[AVAILABLE RECORDS Boundary: Start]

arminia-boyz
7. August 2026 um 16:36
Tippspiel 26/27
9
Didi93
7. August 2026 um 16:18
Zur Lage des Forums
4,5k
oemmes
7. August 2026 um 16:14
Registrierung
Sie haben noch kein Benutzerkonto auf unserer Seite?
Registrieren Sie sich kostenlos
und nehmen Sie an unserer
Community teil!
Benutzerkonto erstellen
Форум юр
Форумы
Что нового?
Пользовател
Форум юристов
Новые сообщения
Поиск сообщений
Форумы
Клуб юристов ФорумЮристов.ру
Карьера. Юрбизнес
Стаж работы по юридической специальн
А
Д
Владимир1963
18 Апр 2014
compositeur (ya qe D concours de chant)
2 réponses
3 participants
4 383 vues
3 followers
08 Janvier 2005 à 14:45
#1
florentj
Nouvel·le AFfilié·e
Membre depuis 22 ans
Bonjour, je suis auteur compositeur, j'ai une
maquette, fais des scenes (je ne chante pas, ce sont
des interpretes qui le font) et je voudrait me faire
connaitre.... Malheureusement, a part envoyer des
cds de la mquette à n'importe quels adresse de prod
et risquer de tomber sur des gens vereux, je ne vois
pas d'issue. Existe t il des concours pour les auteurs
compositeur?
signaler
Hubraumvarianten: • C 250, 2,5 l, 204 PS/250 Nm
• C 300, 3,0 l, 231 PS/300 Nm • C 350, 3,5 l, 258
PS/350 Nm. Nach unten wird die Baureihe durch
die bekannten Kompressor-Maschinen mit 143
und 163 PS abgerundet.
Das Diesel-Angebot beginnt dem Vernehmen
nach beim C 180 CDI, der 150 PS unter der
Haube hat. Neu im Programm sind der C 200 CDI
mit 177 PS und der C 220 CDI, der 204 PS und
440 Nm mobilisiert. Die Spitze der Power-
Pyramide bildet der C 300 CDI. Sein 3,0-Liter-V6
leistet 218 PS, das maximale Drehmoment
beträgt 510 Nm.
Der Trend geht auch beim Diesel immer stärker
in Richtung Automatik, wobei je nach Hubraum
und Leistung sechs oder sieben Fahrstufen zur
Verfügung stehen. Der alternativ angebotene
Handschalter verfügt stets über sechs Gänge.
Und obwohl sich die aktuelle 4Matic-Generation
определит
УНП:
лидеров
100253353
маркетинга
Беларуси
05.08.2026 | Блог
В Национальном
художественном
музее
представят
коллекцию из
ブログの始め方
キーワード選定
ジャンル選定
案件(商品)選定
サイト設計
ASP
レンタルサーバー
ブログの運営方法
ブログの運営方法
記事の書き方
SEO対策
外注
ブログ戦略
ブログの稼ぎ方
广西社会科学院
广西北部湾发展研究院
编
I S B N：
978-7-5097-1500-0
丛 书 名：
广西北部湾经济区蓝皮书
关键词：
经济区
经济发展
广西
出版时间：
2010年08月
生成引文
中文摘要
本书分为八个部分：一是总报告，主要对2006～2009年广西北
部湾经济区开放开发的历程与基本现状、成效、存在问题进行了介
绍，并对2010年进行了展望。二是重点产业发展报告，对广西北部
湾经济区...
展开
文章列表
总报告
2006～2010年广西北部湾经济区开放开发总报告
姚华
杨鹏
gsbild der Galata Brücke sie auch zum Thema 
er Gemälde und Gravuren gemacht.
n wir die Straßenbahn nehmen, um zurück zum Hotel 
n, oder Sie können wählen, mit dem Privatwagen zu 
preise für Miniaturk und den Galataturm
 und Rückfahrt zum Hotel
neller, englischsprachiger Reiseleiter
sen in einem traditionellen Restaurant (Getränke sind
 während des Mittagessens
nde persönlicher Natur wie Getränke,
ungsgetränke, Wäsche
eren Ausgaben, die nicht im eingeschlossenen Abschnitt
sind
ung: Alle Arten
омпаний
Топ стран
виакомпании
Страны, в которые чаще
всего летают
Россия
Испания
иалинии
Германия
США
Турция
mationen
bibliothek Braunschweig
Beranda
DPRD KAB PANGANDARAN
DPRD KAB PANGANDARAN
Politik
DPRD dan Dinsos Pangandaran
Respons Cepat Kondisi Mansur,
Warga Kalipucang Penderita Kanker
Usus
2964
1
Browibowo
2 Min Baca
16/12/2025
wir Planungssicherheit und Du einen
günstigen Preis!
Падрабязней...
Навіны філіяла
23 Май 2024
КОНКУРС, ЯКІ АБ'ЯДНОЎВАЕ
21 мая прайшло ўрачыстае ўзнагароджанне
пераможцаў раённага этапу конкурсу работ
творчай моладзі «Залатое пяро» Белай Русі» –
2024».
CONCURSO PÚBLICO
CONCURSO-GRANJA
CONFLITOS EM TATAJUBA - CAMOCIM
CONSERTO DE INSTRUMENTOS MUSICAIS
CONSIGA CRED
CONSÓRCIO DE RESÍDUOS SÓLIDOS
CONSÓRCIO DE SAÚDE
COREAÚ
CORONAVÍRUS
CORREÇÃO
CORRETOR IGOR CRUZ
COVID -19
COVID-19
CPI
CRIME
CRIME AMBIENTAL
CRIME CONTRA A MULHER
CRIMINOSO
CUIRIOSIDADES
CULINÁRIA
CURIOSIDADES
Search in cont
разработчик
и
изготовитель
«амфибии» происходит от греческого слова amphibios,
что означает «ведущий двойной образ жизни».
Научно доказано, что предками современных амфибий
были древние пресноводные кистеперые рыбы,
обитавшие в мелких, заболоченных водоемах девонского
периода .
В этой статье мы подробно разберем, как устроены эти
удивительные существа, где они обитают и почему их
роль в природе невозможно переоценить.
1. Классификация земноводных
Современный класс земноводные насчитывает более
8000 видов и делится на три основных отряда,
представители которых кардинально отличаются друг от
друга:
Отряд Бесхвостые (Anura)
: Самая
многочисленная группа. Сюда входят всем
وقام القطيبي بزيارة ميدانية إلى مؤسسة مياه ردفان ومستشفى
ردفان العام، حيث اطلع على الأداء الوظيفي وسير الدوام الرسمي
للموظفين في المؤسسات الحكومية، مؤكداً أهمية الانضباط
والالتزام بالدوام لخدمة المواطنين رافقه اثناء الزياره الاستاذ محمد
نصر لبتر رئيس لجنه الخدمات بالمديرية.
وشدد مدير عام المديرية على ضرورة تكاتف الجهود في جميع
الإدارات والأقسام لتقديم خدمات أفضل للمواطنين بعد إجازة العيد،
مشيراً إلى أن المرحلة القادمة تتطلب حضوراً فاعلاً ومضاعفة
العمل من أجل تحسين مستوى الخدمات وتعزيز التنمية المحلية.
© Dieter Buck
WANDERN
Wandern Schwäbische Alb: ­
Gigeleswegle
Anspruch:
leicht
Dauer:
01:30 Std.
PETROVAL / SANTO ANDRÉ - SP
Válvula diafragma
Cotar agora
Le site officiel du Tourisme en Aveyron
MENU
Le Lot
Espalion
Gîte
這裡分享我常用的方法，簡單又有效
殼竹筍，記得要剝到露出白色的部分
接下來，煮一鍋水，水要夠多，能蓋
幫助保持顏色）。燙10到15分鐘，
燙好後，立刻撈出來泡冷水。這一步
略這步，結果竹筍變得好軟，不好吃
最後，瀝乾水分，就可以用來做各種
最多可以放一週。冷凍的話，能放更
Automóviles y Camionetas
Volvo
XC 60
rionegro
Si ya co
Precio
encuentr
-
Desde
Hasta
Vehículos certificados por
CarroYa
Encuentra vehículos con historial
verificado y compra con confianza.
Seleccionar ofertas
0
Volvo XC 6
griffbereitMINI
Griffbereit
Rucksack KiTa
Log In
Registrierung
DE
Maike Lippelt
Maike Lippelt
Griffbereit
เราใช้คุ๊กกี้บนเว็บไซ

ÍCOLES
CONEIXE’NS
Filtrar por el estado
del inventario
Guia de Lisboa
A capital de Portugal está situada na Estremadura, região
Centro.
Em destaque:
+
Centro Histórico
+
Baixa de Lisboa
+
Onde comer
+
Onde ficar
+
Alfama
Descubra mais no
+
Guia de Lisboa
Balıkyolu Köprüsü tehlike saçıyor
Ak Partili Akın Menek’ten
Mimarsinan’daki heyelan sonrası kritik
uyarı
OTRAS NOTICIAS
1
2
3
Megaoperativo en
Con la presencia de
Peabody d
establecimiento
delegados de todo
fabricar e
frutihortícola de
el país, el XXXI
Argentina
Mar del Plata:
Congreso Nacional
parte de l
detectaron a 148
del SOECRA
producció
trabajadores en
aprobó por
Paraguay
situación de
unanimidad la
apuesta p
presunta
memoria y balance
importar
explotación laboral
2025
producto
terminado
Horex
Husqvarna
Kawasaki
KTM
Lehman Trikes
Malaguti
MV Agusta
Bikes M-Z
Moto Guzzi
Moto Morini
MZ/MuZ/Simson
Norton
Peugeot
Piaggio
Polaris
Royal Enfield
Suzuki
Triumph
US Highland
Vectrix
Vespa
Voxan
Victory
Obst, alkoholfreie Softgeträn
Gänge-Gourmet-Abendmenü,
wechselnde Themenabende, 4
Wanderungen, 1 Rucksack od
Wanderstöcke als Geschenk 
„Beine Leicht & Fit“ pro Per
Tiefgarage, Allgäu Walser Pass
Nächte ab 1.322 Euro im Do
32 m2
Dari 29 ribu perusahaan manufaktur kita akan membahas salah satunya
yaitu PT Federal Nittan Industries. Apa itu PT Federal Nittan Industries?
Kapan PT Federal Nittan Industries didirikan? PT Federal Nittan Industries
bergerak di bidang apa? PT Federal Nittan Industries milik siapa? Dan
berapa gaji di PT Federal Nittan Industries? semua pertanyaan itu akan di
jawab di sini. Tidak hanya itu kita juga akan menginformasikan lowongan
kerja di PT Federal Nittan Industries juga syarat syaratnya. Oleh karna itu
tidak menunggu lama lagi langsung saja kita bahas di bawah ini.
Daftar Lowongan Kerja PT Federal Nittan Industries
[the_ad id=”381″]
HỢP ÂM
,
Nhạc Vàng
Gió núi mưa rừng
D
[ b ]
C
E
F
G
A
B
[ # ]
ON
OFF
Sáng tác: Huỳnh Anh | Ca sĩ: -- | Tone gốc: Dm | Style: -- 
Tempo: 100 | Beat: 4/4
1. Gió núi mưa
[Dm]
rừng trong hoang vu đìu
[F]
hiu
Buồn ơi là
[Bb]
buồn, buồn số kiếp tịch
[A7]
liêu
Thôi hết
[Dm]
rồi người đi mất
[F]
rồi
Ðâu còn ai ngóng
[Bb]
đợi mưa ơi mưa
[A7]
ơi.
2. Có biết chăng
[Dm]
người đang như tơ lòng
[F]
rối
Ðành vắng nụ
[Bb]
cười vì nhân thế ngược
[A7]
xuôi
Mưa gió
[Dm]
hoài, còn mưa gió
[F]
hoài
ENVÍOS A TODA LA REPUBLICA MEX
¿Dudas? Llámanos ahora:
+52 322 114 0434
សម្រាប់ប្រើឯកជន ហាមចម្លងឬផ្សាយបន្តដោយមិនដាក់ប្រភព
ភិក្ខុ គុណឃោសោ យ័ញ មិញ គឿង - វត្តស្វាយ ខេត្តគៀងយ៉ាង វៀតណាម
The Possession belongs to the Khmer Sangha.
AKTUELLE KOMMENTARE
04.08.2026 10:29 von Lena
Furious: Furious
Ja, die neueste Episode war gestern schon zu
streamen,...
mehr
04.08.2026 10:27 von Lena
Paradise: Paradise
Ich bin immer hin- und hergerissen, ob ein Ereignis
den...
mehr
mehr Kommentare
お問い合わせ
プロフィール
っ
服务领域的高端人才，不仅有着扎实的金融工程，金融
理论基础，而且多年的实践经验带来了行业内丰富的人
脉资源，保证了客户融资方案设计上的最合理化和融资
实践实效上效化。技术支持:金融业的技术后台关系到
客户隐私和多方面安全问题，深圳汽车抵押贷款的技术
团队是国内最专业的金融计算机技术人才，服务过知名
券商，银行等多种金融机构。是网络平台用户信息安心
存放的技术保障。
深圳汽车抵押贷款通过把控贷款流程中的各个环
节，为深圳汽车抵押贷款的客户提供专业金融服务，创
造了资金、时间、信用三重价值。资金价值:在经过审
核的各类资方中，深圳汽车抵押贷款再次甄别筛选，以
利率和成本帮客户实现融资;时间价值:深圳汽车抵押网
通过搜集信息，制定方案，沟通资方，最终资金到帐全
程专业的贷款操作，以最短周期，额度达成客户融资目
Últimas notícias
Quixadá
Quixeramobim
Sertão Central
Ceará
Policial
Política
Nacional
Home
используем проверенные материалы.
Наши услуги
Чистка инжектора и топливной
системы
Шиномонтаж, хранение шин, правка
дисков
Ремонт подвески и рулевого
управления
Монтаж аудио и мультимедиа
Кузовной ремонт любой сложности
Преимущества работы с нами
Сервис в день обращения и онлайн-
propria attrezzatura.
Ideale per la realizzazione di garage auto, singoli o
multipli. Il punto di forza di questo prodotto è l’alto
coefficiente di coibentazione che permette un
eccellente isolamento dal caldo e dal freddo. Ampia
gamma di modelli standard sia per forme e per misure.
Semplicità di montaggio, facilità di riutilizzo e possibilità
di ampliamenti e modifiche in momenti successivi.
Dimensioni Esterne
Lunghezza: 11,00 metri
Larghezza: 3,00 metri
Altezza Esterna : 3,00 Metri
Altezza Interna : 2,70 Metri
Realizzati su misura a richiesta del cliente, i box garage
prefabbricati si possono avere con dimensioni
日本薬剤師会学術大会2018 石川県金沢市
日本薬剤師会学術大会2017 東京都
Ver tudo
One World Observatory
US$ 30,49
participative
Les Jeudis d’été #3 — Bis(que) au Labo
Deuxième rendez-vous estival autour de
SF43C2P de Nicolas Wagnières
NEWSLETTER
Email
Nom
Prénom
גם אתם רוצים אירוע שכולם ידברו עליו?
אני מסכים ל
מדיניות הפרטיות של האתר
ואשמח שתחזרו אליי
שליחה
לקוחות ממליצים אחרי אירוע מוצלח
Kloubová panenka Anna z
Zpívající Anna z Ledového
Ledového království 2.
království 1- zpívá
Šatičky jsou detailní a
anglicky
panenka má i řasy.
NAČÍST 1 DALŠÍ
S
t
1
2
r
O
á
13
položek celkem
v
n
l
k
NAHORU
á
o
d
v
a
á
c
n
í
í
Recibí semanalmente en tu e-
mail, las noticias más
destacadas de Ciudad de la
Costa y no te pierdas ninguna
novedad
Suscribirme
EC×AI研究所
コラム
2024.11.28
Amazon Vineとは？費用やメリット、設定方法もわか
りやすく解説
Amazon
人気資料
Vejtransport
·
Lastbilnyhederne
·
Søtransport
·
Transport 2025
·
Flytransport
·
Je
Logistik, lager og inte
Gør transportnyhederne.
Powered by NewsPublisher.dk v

[AVAILABLE RECORDS Boundary: End]

#### JOB ITEM:
Please output an exact copy of the lines above, from the opening line of the data down to the line that contains "18 Апр 2014".

#### EXERCISE SOLUTION:
arminia-boyz
7. August 2026 um 16:36
Tippspiel 26/27
9
Didi93
7. August 2026 um 16:18
Zur Lage des Forums
4,5k
oemmes
7. August 2026 um 16:14
Registrierung
Sie haben noch kein Benutzerkonto auf unserer Seite?
Registrieren Sie sich kostenlos
und nehmen Sie an unserer
Community teil!
Benutzerkonto erstellen
Форум юр
Форумы
Что нового?
Пользовател
Форум юристов
Новые сообщения
Поиск сообщений
Форумы
Клуб юристов ФорумЮристов.ру
Карьера. Юрбизнес
Стаж работы по юридической специальн
А
Д
Владимир1963
18 Апр 2014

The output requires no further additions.